Trois jeunes gens, deux hommes âgés de 24 et 31 ans et une femme de 21 ans, interpellés mercredi en possession d’au moins un drone aux abords de la centrale nucléaire de Belleville-sur-Loire (Cher) ont été placés en garde à vue pour “survol volontaire par pilote d’un aéronef d’une zone interdite”, a indiqué la procureure de Bourges à un correspondant de l’AFP.

Placés en garde à vue pour “survol volontaire par pilote d’un aéronef d’une zone interdite”

Ils ont été interpellés à proximité de la centrale de Belleville-sur-Loire (Cher), a-t-on précisé de même source. Une douzaine de réacteurs ont été survolés un peu partout en France depuis le début du mois d’octobre. Les autorités ont affirmé que la sécurité des centrales nucléaires opérées par EDF n’était pas mise en cause par ces intrusions, mais des organisations antinucléaires ont dénoncé “l’impuissance” de l’État.

En France, le survol des centrales nucléaires est interdit dans un périmètre de cinq kilomètres et de 1.000 mètres d’altitude. Il est passible jusqu’à un an d’emprisonnement et 75.000 euros d’amende.

En outre, aucune précision n’avait été donnée en début de soirée par le parquet de Bourges sur les liens éventuels de ces gardes à vue avec la série de survols de plusieurs autres centrales nucléaires françaises qui ont plongé ces derniers jours les autorités dans l’embarras. Les trois personnes, âgées d’une vingtaine d’années, ont été interpellés en milieu d’après-midi et devaient être entendus par les gendarmes, selon une source proche du dossier.

Un drone s’était déjà approché de la centrale de Belleville-sur-Loire, sans toutefois franchir son périmètre de sécurité, avait-on appris le week-end dernier. Lundi, un nouveau vol a été détecté au-dessus de l’ancien réacteur Superphénix de Creys-Malville (Isère), en cours de démantèlement.

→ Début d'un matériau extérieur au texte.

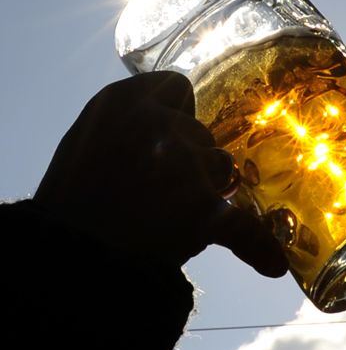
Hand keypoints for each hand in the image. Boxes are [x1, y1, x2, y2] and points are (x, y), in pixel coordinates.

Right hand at [34, 71, 287, 274]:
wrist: (69, 259)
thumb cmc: (70, 204)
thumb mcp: (87, 143)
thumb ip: (129, 124)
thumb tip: (167, 126)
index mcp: (122, 101)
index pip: (174, 87)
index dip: (176, 113)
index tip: (164, 137)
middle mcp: (157, 125)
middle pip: (200, 132)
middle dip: (192, 160)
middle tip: (162, 191)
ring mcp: (184, 165)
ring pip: (222, 168)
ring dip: (211, 190)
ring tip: (176, 218)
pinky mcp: (205, 210)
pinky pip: (244, 227)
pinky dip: (257, 246)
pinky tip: (271, 263)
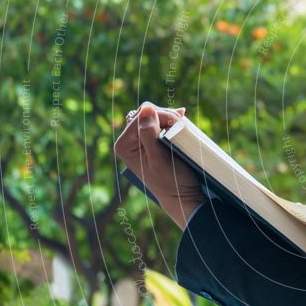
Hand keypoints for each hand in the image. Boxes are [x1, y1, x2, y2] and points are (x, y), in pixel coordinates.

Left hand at [114, 102, 206, 229]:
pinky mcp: (151, 142)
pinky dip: (169, 121)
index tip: (179, 122)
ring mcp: (139, 141)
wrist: (182, 196)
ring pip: (153, 116)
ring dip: (168, 117)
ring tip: (181, 123)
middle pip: (145, 113)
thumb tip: (145, 108)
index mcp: (124, 145)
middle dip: (165, 115)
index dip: (161, 115)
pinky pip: (158, 123)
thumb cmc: (171, 181)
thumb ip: (149, 133)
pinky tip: (179, 121)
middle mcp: (128, 141)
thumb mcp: (159, 158)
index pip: (141, 115)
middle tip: (181, 122)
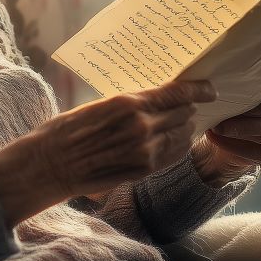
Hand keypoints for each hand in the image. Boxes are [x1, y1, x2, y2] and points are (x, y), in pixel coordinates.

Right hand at [0, 79, 216, 225]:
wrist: (51, 164)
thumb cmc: (69, 129)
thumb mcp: (101, 105)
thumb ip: (132, 104)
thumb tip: (158, 99)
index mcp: (128, 104)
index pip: (177, 93)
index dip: (199, 89)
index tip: (209, 88)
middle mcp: (141, 127)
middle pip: (184, 113)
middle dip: (189, 109)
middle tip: (189, 105)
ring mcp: (144, 152)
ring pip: (182, 136)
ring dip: (186, 128)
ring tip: (183, 124)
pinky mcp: (142, 171)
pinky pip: (173, 156)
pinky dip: (178, 146)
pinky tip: (175, 142)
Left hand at [192, 73, 260, 183]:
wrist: (234, 125)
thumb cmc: (239, 95)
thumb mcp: (242, 82)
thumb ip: (242, 76)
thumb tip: (221, 74)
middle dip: (250, 112)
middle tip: (223, 111)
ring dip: (240, 130)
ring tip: (217, 127)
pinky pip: (260, 152)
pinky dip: (235, 147)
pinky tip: (217, 139)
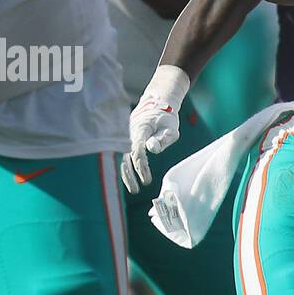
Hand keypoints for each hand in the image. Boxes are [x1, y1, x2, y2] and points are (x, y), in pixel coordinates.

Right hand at [122, 70, 187, 193]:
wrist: (156, 104)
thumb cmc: (166, 117)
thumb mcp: (170, 127)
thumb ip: (163, 138)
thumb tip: (152, 149)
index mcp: (140, 129)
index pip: (137, 150)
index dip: (141, 166)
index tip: (147, 180)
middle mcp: (130, 134)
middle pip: (126, 157)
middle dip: (130, 175)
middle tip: (136, 190)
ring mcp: (127, 137)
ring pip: (123, 158)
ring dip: (127, 174)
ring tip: (134, 190)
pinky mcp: (128, 141)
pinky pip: (125, 156)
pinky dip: (127, 168)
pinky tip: (131, 180)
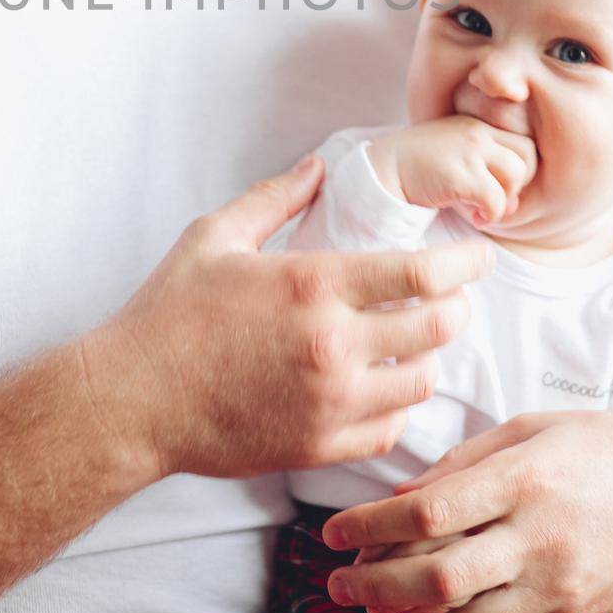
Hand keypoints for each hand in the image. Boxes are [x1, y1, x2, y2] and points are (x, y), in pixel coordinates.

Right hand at [89, 154, 492, 483]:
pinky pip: (391, 431)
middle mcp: (333, 345)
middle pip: (437, 328)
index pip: (422, 274)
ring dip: (429, 359)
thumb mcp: (214, 236)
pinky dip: (399, 408)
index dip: (463, 263)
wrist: (134, 401)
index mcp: (313, 285)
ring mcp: (331, 403)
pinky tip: (385, 389)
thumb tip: (316, 165)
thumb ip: (274, 198)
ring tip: (417, 344)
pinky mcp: (320, 446)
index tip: (479, 257)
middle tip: (454, 299)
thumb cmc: (169, 314)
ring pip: (421, 382)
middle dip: (457, 309)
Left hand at [316, 409, 612, 612]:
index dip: (370, 526)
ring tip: (374, 595)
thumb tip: (404, 495)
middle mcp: (539, 536)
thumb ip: (465, 461)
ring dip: (409, 610)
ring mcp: (558, 583)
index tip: (333, 531)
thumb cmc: (608, 446)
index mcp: (524, 477)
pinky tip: (434, 600)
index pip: (428, 512)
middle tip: (337, 581)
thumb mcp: (534, 427)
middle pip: (436, 577)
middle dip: (373, 584)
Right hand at [368, 117, 536, 227]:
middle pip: (527, 156)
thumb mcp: (452, 158)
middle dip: (517, 184)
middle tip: (493, 200)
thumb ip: (485, 172)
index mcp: (475, 124)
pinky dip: (490, 215)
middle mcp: (476, 131)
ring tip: (481, 210)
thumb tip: (514, 205)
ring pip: (517, 176)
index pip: (522, 143)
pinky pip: (496, 200)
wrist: (379, 172)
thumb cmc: (416, 170)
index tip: (497, 188)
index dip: (518, 170)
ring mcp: (469, 149)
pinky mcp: (461, 173)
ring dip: (504, 200)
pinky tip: (472, 217)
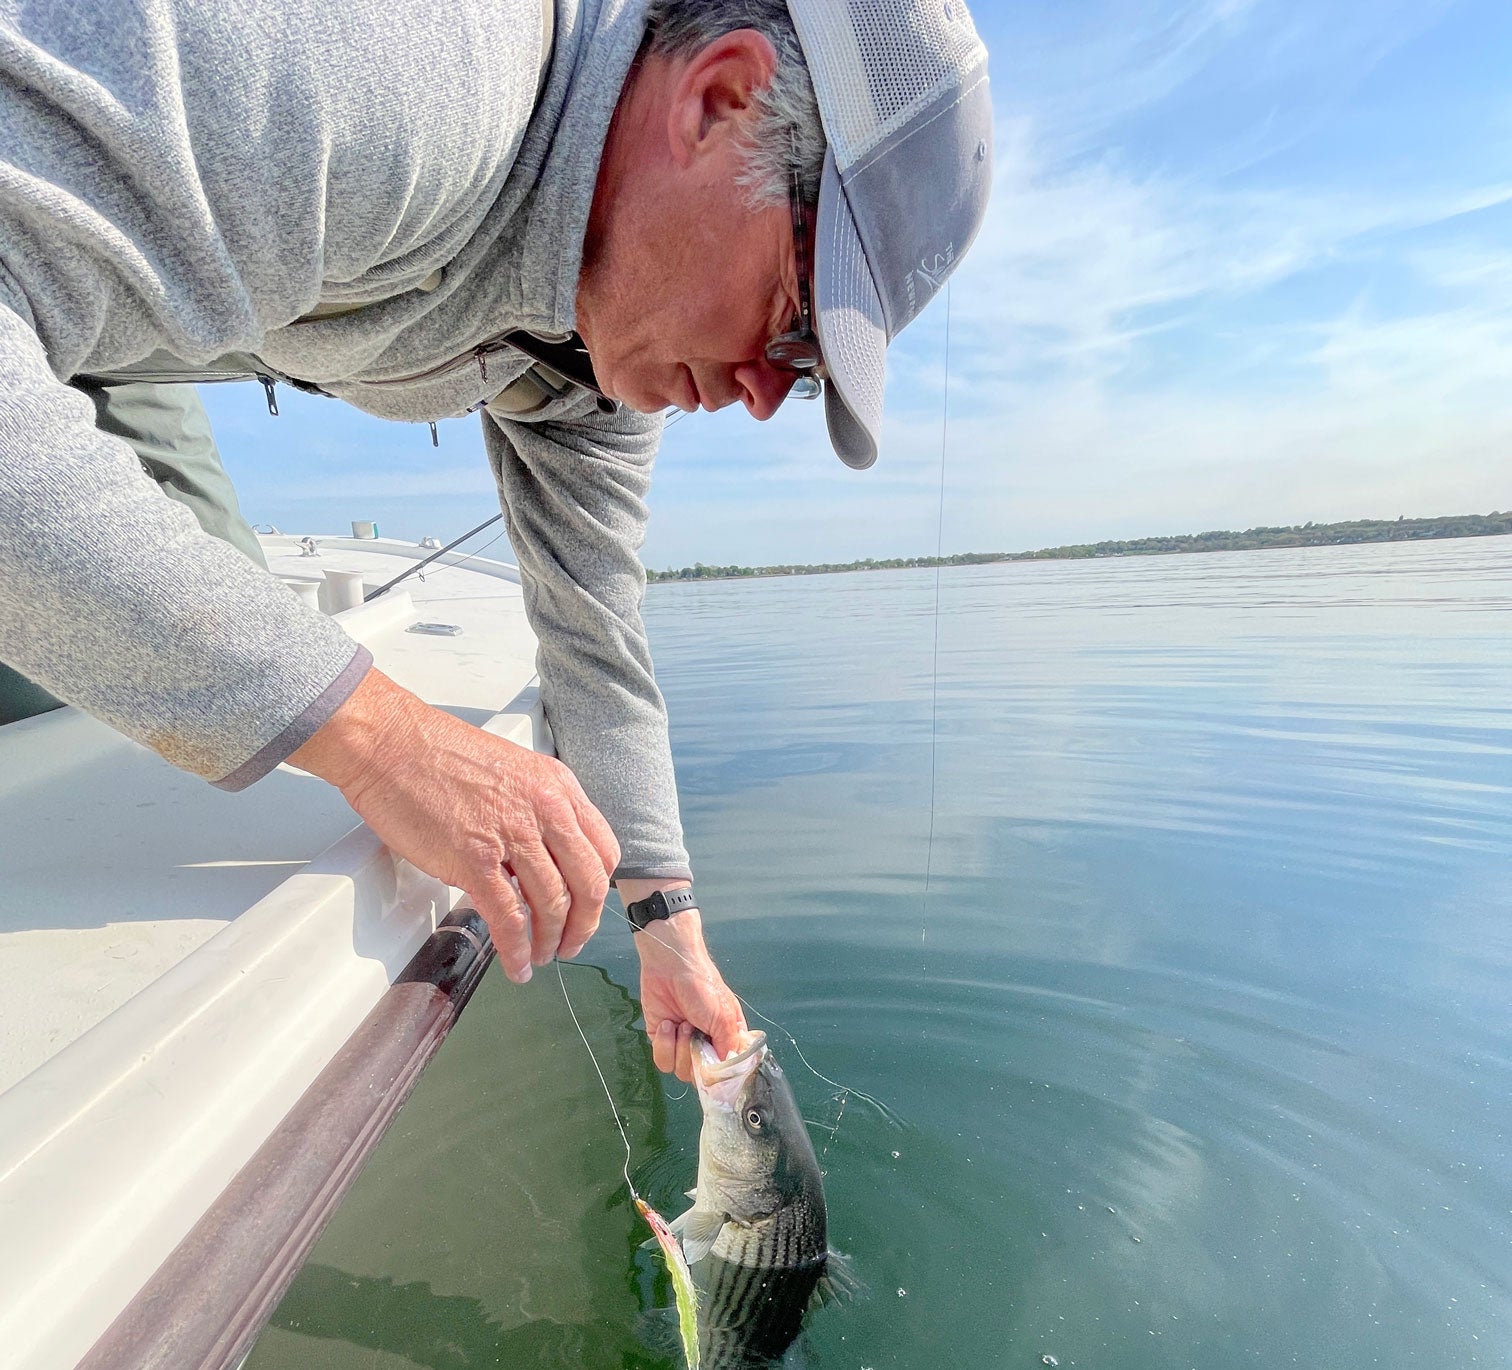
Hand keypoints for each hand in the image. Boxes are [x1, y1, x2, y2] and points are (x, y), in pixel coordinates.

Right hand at [290, 667, 619, 981]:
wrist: (389, 743)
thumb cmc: (436, 753)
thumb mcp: (511, 770)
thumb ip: (534, 810)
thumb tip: (537, 857)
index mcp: (557, 786)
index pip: (603, 850)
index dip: (599, 890)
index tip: (588, 909)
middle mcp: (544, 809)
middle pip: (588, 884)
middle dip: (583, 925)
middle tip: (570, 945)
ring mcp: (511, 835)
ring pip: (552, 905)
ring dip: (549, 942)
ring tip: (540, 957)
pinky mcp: (474, 860)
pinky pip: (509, 917)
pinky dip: (516, 949)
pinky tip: (516, 964)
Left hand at [627, 895, 745, 1080]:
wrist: (670, 967)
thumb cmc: (703, 987)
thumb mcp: (724, 1017)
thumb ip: (728, 1048)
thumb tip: (725, 1074)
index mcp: (727, 1039)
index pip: (727, 1071)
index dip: (721, 1076)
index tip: (715, 1072)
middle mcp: (705, 1045)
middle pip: (702, 1077)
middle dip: (696, 1058)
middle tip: (695, 1034)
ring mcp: (683, 1045)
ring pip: (681, 1072)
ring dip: (680, 1048)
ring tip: (681, 1024)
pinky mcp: (662, 1041)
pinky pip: (662, 1062)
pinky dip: (664, 1045)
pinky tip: (667, 1024)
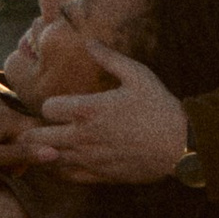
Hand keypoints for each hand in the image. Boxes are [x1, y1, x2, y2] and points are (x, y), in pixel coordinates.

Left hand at [0, 97, 45, 182]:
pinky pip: (0, 124)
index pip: (40, 130)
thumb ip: (23, 154)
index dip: (39, 152)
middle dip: (24, 151)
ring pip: (13, 128)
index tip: (24, 171)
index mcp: (7, 114)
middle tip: (10, 173)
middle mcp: (0, 104)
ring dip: (11, 147)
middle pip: (28, 128)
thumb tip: (56, 152)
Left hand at [36, 50, 189, 185]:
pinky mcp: (100, 176)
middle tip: (46, 125)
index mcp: (89, 110)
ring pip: (50, 159)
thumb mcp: (137, 75)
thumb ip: (109, 58)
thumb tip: (88, 41)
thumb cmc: (159, 107)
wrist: (180, 144)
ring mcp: (90, 159)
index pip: (47, 109)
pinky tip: (68, 158)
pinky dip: (61, 168)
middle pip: (39, 137)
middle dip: (38, 129)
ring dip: (48, 149)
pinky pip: (68, 176)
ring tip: (54, 142)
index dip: (51, 105)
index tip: (61, 105)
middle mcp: (84, 136)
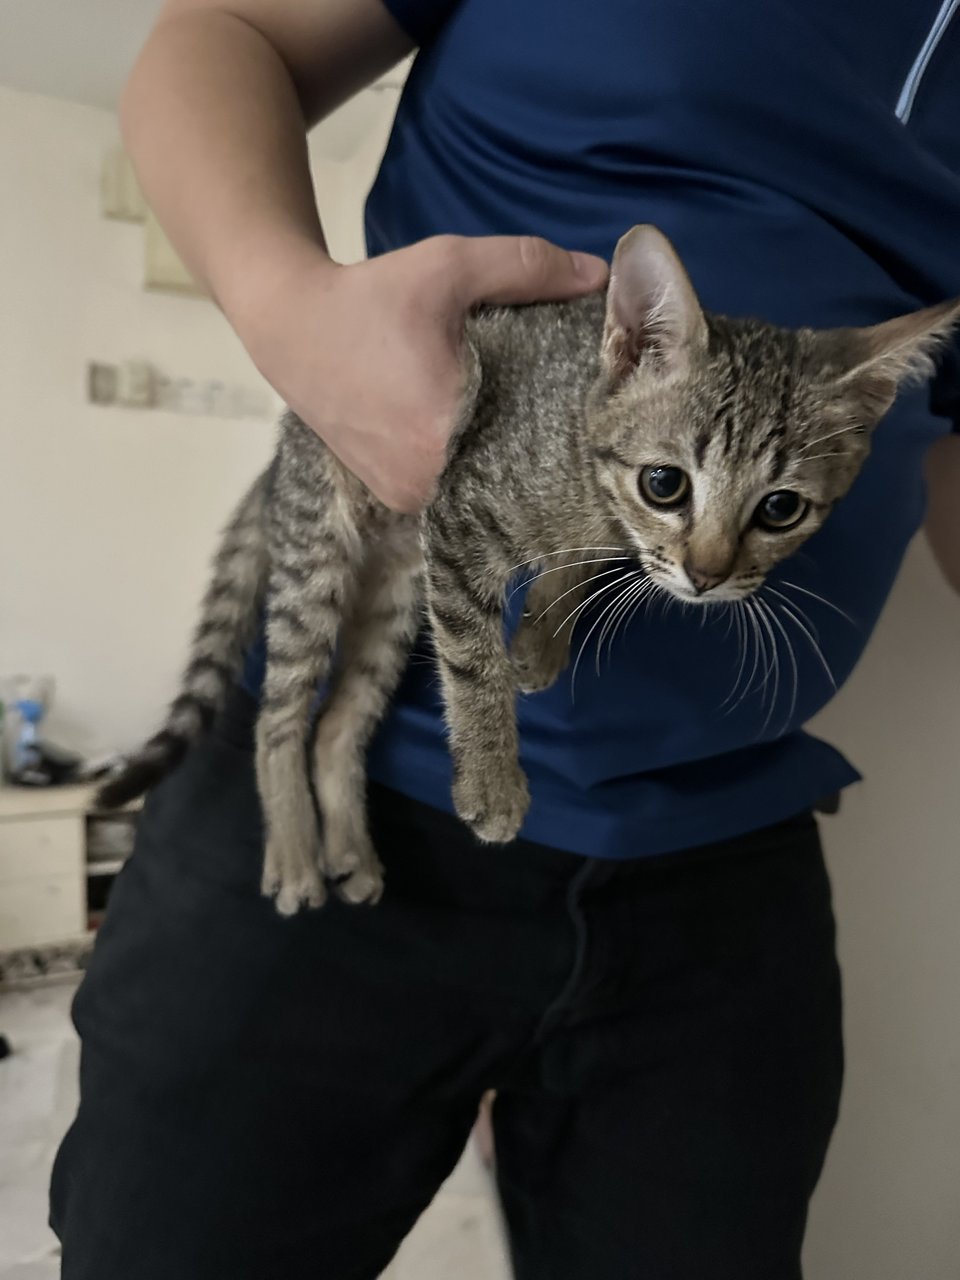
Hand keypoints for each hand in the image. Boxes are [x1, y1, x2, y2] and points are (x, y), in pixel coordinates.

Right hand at [232, 234, 607, 511]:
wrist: (290, 327)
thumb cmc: (370, 296)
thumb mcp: (449, 267)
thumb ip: (525, 267)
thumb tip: (597, 275)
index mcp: (443, 431)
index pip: (534, 442)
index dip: (562, 421)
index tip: (580, 400)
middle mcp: (425, 479)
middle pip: (510, 468)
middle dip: (533, 438)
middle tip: (553, 406)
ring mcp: (408, 497)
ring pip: (482, 483)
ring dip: (499, 454)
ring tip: (515, 417)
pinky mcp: (396, 499)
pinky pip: (452, 488)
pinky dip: (468, 463)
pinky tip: (478, 431)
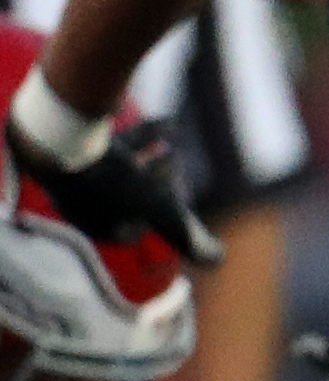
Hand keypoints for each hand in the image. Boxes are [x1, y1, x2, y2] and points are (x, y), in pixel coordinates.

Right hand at [5, 114, 221, 270]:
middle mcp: (78, 202)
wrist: (58, 136)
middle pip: (126, 195)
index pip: (134, 228)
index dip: (164, 217)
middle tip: (176, 160)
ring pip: (118, 162)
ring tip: (173, 132)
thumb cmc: (112, 180)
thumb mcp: (162, 214)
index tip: (179, 197)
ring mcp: (71, 172)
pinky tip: (165, 121)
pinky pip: (109, 139)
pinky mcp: (69, 143)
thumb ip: (190, 240)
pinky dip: (140, 132)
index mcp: (93, 225)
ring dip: (149, 149)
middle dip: (157, 179)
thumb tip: (218, 260)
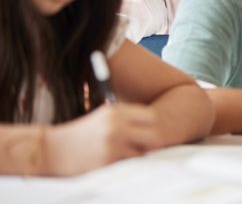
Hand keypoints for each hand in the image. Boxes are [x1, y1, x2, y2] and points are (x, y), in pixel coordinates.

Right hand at [42, 103, 162, 175]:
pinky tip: (114, 163)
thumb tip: (152, 125)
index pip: (150, 116)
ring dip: (138, 157)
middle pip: (153, 135)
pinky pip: (127, 165)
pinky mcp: (106, 160)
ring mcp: (112, 143)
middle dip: (151, 143)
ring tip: (125, 157)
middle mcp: (116, 125)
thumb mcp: (102, 118)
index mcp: (115, 111)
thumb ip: (125, 118)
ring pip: (143, 153)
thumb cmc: (79, 134)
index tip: (147, 133)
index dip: (152, 126)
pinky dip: (125, 166)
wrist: (50, 149)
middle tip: (144, 149)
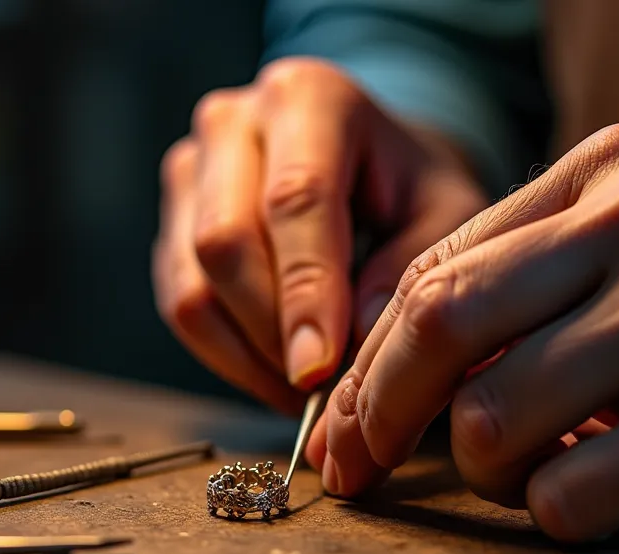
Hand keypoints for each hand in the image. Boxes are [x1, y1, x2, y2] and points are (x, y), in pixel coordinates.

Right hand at [152, 57, 487, 413]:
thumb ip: (410, 268)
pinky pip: (180, 303)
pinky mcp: (172, 220)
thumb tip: (352, 342)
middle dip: (273, 331)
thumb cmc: (412, 189)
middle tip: (322, 389)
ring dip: (247, 354)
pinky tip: (277, 372)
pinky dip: (227, 354)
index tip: (319, 368)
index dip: (305, 291)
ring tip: (306, 390)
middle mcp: (233, 122)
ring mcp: (191, 169)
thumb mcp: (446, 214)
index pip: (296, 200)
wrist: (370, 165)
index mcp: (309, 98)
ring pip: (192, 283)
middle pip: (225, 240)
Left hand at [312, 122, 618, 542]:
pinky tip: (607, 491)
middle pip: (442, 327)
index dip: (370, 361)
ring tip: (543, 468)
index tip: (343, 425)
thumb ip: (522, 283)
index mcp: (613, 168)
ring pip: (495, 423)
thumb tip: (377, 381)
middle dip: (380, 414)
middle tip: (362, 468)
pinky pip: (568, 497)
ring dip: (492, 473)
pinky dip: (559, 514)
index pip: (439, 269)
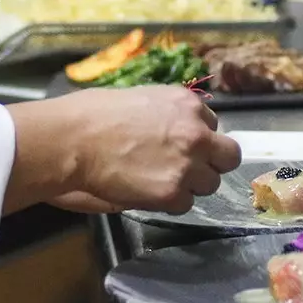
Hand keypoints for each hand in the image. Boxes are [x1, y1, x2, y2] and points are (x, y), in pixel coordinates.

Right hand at [4, 85, 241, 215]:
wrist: (74, 138)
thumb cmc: (93, 114)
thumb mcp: (141, 98)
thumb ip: (167, 115)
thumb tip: (172, 130)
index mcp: (187, 103)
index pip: (212, 126)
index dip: (197, 139)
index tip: (178, 147)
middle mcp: (196, 131)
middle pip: (229, 156)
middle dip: (211, 164)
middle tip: (185, 170)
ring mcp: (188, 163)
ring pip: (209, 184)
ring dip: (189, 186)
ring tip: (156, 181)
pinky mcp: (173, 192)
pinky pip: (185, 204)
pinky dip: (168, 202)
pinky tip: (145, 191)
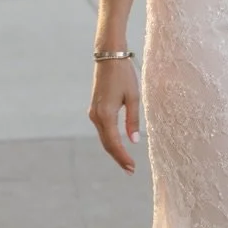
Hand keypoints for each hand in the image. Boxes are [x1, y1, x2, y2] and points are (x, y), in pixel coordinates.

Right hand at [89, 57, 140, 171]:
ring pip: (103, 138)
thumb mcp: (133, 97)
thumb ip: (133, 120)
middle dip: (118, 157)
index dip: (122, 157)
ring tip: (126, 161)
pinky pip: (102, 130)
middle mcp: (96, 116)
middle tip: (130, 170)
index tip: (132, 168)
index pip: (114, 143)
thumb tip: (134, 141)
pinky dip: (110, 140)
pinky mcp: (95, 109)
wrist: (108, 58)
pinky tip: (119, 146)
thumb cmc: (124, 75)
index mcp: (106, 114)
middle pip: (106, 144)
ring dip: (114, 150)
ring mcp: (93, 113)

Une quinzaine de centrales ont été survolées

En tout depuis octobre, une quinzaine de centrales ont été survolées. Ainsi dimanche, un drone avait volé au-dessus de la centrale de Dampierre-en-Burly (Loiret) pour la deuxième fois en deux jours.

La ministre de l’Ecologie et de l’Energie, Ségolène Royal a affirmé dimanche qu’elle “ne laissera quiconque porter atteinte à la réputation de sûreté de nos centrales nucléaires”, tout en appelant à ne pas “minimiser, ni dramatiser” leur survol par des drones.

“Nous ne dramatisons pas parce que les survols de centrales aujourd’hui ne font peser aucun risque sur ces centrales, qui sont construites pour résister aux secousses sismiques et même aux chutes d’un avion sur une centrale”, a souligné la ministre.

“Nous ne prenons pas à la légère (ces faits), nous avons eu dès hier des réunions de concertation avec le ministère de l’Intérieur et le ministère de la Défense (…) nous avons mis en place des moyens d’alerte pour identifier la source de ces survols”, a précisé Mme Royal. Interrogée sur les personnes ou organisations pouvant en être à l’origine, elle a déclaré: “Nous le saurons rapidement. Je ne vais faire aucune supputation ni hypothèse”. Elle a aussi mis en garde contre des réactions trop fortes contre les drones.

Pour les spécialistes, les petits engins aperçus ces dernières semaines volent trop bas et sont trop petits pour être détectables par les radars militaires ou civils. Légers, presque entièrement constitués de plastique, ils sont vendus dans le commerce pour quelques centaines d’euros.

Si certains drones, les plus basiques, sont radiocommandés et doivent être pilotés à distance par un opérateur caché à proximité – qui peut donc être repéré et arrêté – d’autres modèles, à peine plus chers, sont programmables. Pour 350 à 400 euros, on trouve désormais dans le commerce des engins virtuellement indétectables, dont les performances sont sans cesse améliorées.

La Fédération française d’aéromodélisme (FFAM) et la Fédération professionnelle du drone civil (FPDC) ont condamné mardi dans un communiqué les survols de centrales nucléaires d’EDF par des drones, qu’elles jugent contraires aux “pratiques et engagements” du secteur.